Mario Vargas Llosa wins Nobel literature prize [October 07 2010]

Peruvian Mario Vargas Llosa, one of the most acclaimed writers in the Spanish-speaking world who once ran for president in his homeland, won the 2010 Nobel Prize in literature today. The Swedish Academy said it honored the 74-year-old author "for his cartography of structures of power and his trenchant images of the individuals resistance, revolt and defeat."

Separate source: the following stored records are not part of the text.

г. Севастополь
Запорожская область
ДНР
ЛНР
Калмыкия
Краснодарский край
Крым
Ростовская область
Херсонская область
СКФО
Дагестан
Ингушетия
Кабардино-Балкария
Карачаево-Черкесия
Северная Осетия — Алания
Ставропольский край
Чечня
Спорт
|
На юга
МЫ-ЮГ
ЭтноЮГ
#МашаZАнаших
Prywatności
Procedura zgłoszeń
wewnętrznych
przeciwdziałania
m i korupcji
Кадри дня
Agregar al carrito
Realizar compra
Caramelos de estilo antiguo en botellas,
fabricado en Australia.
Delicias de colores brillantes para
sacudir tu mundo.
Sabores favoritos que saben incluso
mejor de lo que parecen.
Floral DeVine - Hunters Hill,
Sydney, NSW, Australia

Vargas Llosa has written more than 30 novels, plays and essays, including "Conversation in the Cathedral" and "The Green House." In 1995, he was awarded the Cervantes Prize, the Spanish-speaking worlds most distinguished literary honor. The academys permanent secretary, Peter Englund, said Vargas Llosa "is a divinely gifted story-teller," whose writing touches the reader. "He is one of the big authors in the Spanish-speaking world," Englund said.

His international breakthrough came with the 1960s novel "The Time of The Hero," which builds on his experiences from the Peruvian military academy Leoncio Prado. The book was considered controversial in his homeland and a thousand copies were burnt publicly by officers from the academy. Vargas Llosa is the first South American winner of the prestigious 10 million kronor ($1.5 million) Nobel Prize in literature since it was awarded to Colombian writer Gabriel Garcia Marquez in 1982.

In the previous six years, the academy rewarded five Europeans and one Turk, sparking criticism that it was too euro-centric. Last years award went to German writer Herta Mueller. Englund said Vargas Llosa was in New York on Thursday when was told by telephone that he had won the prize. He is teaching this semester at Princeton University in New Jersey.